Game companies really can’t afford to invest overly into such bleeding edge research, as nobody really knows just how feasible it is, and the return on investment is speculative at best. The extent to which they do (and they do!) is out of a sense of craftsmanship, love for what they do, and aspiration for something better – not for any financial gain.
I’m doing this right now and it’s a huge fucking pain in the ass – non-developers frequently have no grasp of just how brain-busting hard it is. I’m spending a bunch of time on my AI because I want it to be “good”, yet I will be forced to stop far before I can hack out “greatness”, and am still stuck with a gussied up heuristic hodge-podge that I know will inevitably have game-able flaws. From a purely financial perspective this is a mistake, a money pit.
The best way to “improve your AI” isn’t to make it play better anyway, but to address the psychology behind people’s assessment of AI. Make it more personable, etc. Civ 5’s problem isn’t so much that it plays badly, but that it makes a few glaring mistakes that even beginner’s don’t make – e.g. with naval transports.
I tend to agree with Jon’s position here, and having been running a team with a tad bit smaller resources that either Stardock or Firaxis its hard to cost justify development of AI past the “somewhat challenging” level. Games want to win in their games, not get defeated.
We still put 25-30% of coding time on AI, and I doubt we’ll ever go lower…
This is probably the most important lesson I’ve learned in the last decade. It doesnt matter how cool a feature sounds, and how fun it is, if the AI can not handle it.
Beware that Chess analogy, because Chess is easy to hack out!
I would say instead that the further you get from a simple game like Chess, the more exponentially difficult writing a good AI gets. Chess has the luxuries of perfect information of the present, completely non-random outcomes, only 1 move at a time, and relatively few possible moves. A game like civilization is vastly more complex.

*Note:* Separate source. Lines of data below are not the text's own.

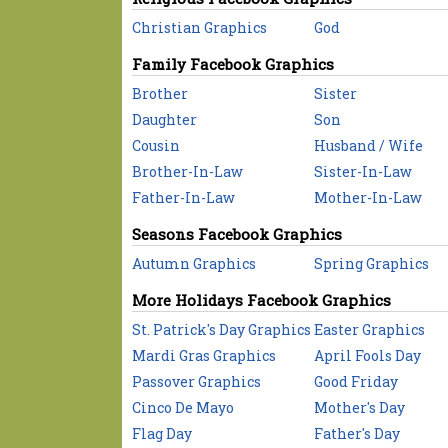
Christian Graphics
God
Family Facebook Graphics
Brother
Sister
Daughter
Son
Cousin
Husband / Wife
Brother-In-Law
Sister-In-Law
Father-In-Law
Mother-In-Law
Seasons Facebook Graphics
Autumn Graphics
Spring Graphics
More Holidays Facebook Graphics
St. Patrick's Day Graphics
Easter Graphics
Mardi Gras Graphics
April Fools Day
Passover Graphics
Good Friday
Cinco De Mayo
Mother's Day
Flag Day
Father's Day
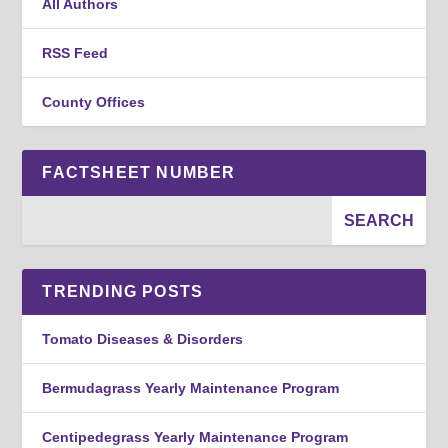
All Authors
RSS Feed
County Offices
FACTSHEET NUMBER
TRENDING POSTS
Tomato Diseases & Disorders
Bermudagrass Yearly Maintenance Program
Centipedegrass Yearly Maintenance Program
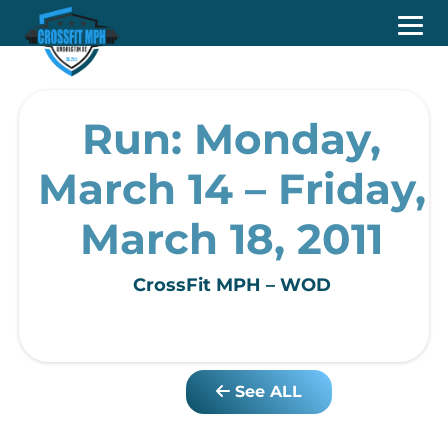
Run: Monday,
March 14 – Friday,
March 18, 2011
CrossFit MPH – WOD
See ALL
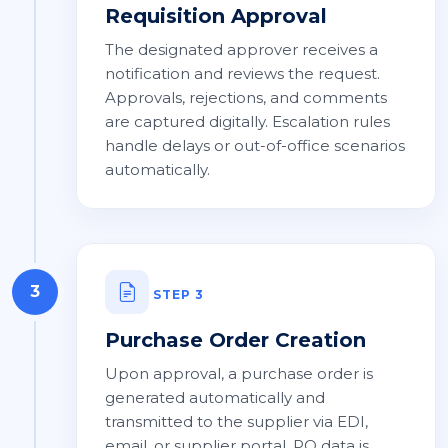
Requisition Approval
The designated approver receives a
notification and reviews the request.
Approvals, rejections, and comments
are captured digitally. Escalation rules
handle delays or out-of-office scenarios
automatically.
3
STEP 3
Purchase Order Creation
Upon approval, a purchase order is
generated automatically and
transmitted to the supplier via EDI,
email, or supplier portal. PO data is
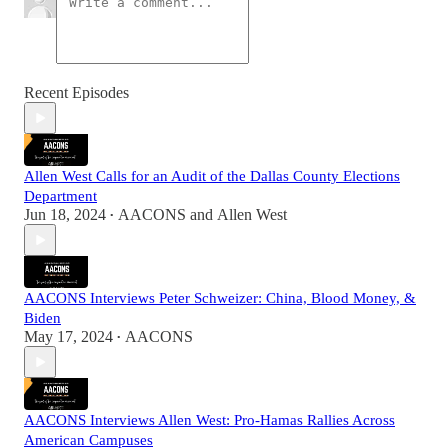
Recent Episodes
Allen West Calls for an Audit of the Dallas County Elections
Department
Jun 18, 2024
AACONS
and
Allen West
•
AACONS Interviews Peter Schweizer: China, Blood Money, &
Biden
May 17, 2024
AACONS
•
AACONS Interviews Allen West: Pro-Hamas Rallies Across
American Campuses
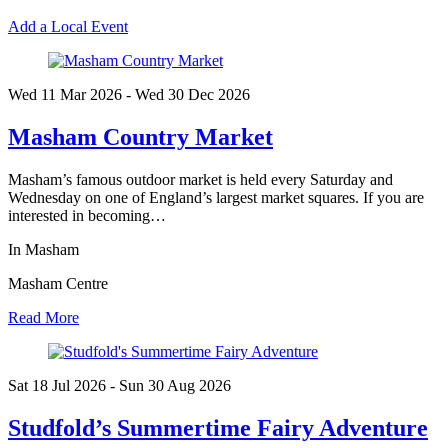
Add a Local Event
Wed 11 Mar
2026
- Wed 30 Dec
2026
Masham Country Market
Masham’s famous outdoor market is held every Saturday and
Wednesday on one of England’s largest market squares. If you are
interested in becoming…
In Masham
Masham Centre
Read More
Sat 18 Jul
2026
- Sun 30 Aug
2026
Studfold’s Summertime Fairy Adventure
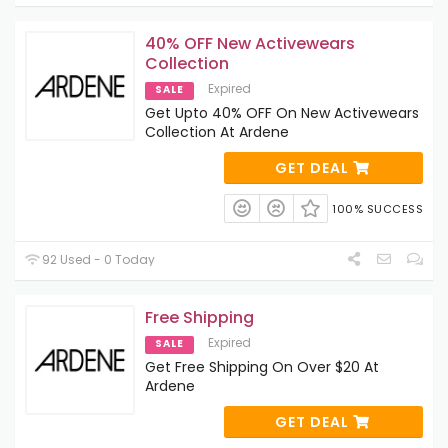
40% OFF New Activewears
Collection
Expired
SALE
Get Upto 40% OFF On New Activewears
Collection At Ardene
GET DEAL
100% SUCCESS
92 Used - 0 Today
Free Shipping
Expired
SALE
Get Free Shipping On Over $20 At
Ardene
GET DEAL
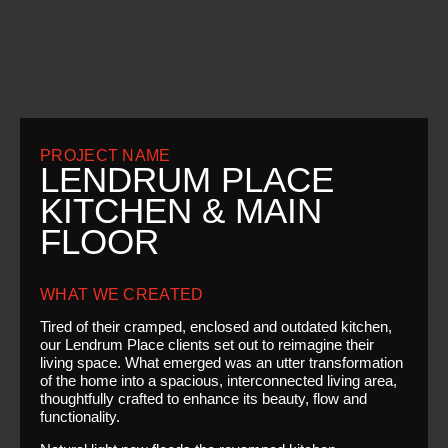
PROJECT NAME
LENDRUM PLACE
KITCHEN & MAIN
FLOOR
WHAT WE CREATED
Tired of their cramped, enclosed and outdated kitchen,
our Lendrum Place clients set out to reimagine their
living space. What emerged was an utter transformation
of the home into a spacious, interconnected living area,
thoughtfully crafted to enhance its beauty, flow and
functionality.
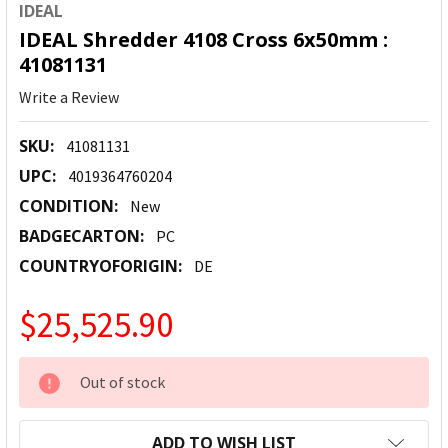
IDEAL
IDEAL Shredder 4108 Cross 6x50mm :
41081131
Write a Review
SKU:
41081131
UPC:
4019364760204
CONDITION:
New
BADGECARTON:
PC
COUNTRYOFORIGIN:
DE
$25,525.90
CURRENT
Out of stock
STOCK:
ADD TO WISH LIST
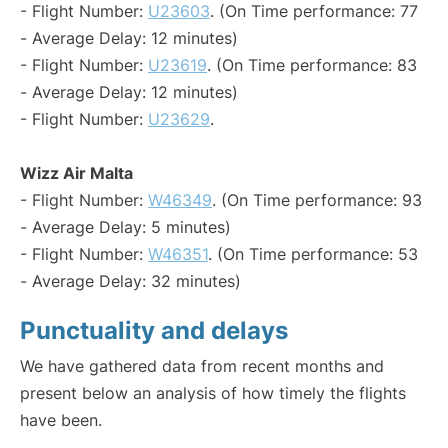
- Flight Number:
U23603
. (On Time performance: 77
- Average Delay: 12 minutes)
- Flight Number:
U23619
. (On Time performance: 83
- Average Delay: 12 minutes)
- Flight Number:
U23629
.
Wizz Air Malta
- Flight Number:
W46349
. (On Time performance: 93
- Average Delay: 5 minutes)
- Flight Number:
W46351
. (On Time performance: 53
- Average Delay: 32 minutes)
Punctuality and delays
We have gathered data from recent months and
present below an analysis of how timely the flights
have been.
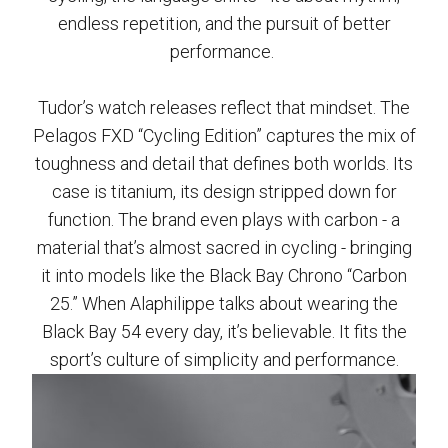
endless repetition, and the pursuit of better
performance.
Tudor’s watch releases reflect that mindset. The
Pelagos FXD “Cycling Edition” captures the mix of
toughness and detail that defines both worlds. Its
case is titanium, its design stripped down for
function. The brand even plays with carbon - a
material that’s almost sacred in cycling - bringing
it into models like the Black Bay Chrono “Carbon
25.” When Alaphilippe talks about wearing the
Black Bay 54 every day, it’s believable. It fits the
sport’s culture of simplicity and performance.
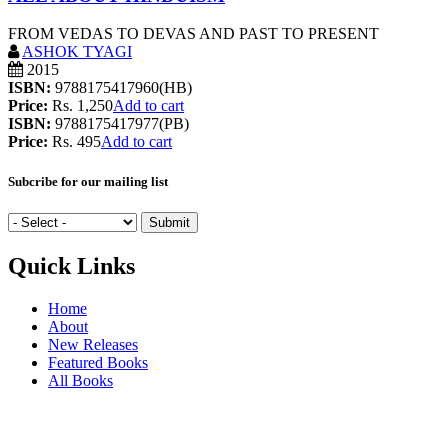
FROM VEDAS TO DEVAS AND PAST TO PRESENT
ASHOK TYAGI
2015
ISBN:
9788175417960(HB)
Price:
Rs. 1,250
Add to cart
ISBN:
9788175417977(PB)
Price:
Rs. 495
Add to cart
Subcribe for our mailing list
Quick Links
Home
About
New Releases
Featured Books
All Books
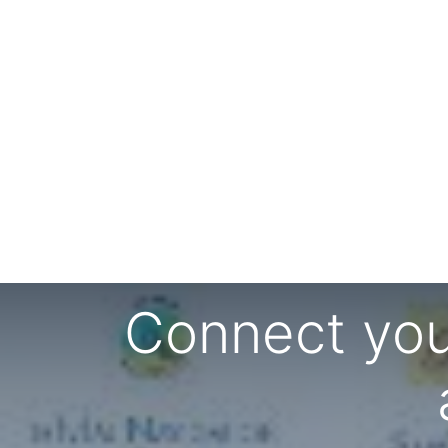
Connect you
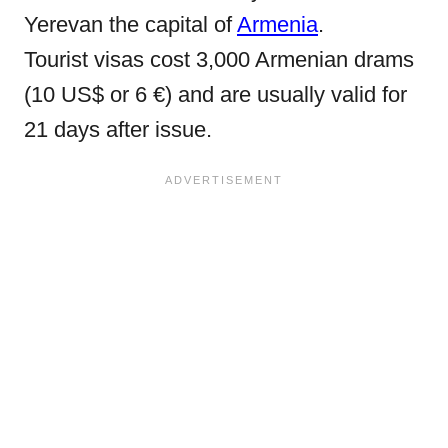
Yerevan the capital of
Armenia
.
Tourist visas cost 3,000 Armenian drams
(10 US$ or 6 €) and are usually valid for
21 days after issue.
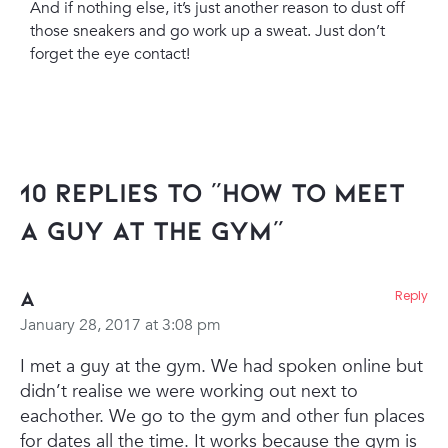
And if nothing else, it’s just another reason to dust off
those sneakers and go work up a sweat. Just don’t
forget the eye contact!
10 Replies to “How To Meet
A Guy At The Gym”
A
Reply
January 28, 2017 at 3:08 pm
I met a guy at the gym. We had spoken online but
didn’t realise we were working out next to
eachother. We go to the gym and other fun places
for dates all the time. It works because the gym is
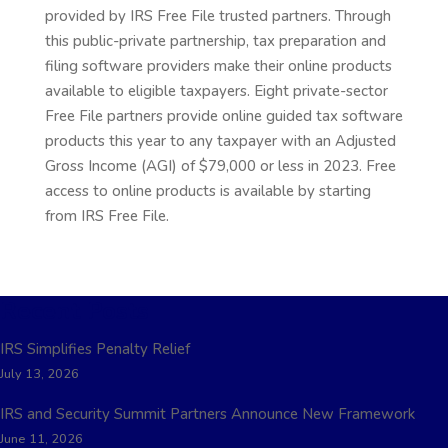
provided by IRS Free File trusted partners. Through
this public-private partnership, tax preparation and
filing software providers make their online products
available to eligible taxpayers. Eight private-sector
Free File partners provide online guided tax software
products this year to any taxpayer with an Adjusted
Gross Income (AGI) of $79,000 or less in 2023. Free
access to online products is available by starting
from IRS Free File.
Recent Posts
IRS Simplifies Penalty Relief
July 13, 2026
IRS and Security Summit Partners Announce New Framework
June 11, 2026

Yeah, Chess is not a great example of hard AI. I bet you could beat 97% of the world at Chess with a hundred lines of code, given computer speeds now. Even Go is reasonably tractable – it’s ‘hard’ compared to other board games, but it’s still easy to represent internally and using probabilistic evaluation functions you can at least play decently. Tougher games are ones that you aren’t even sure how to represent it with a data structure.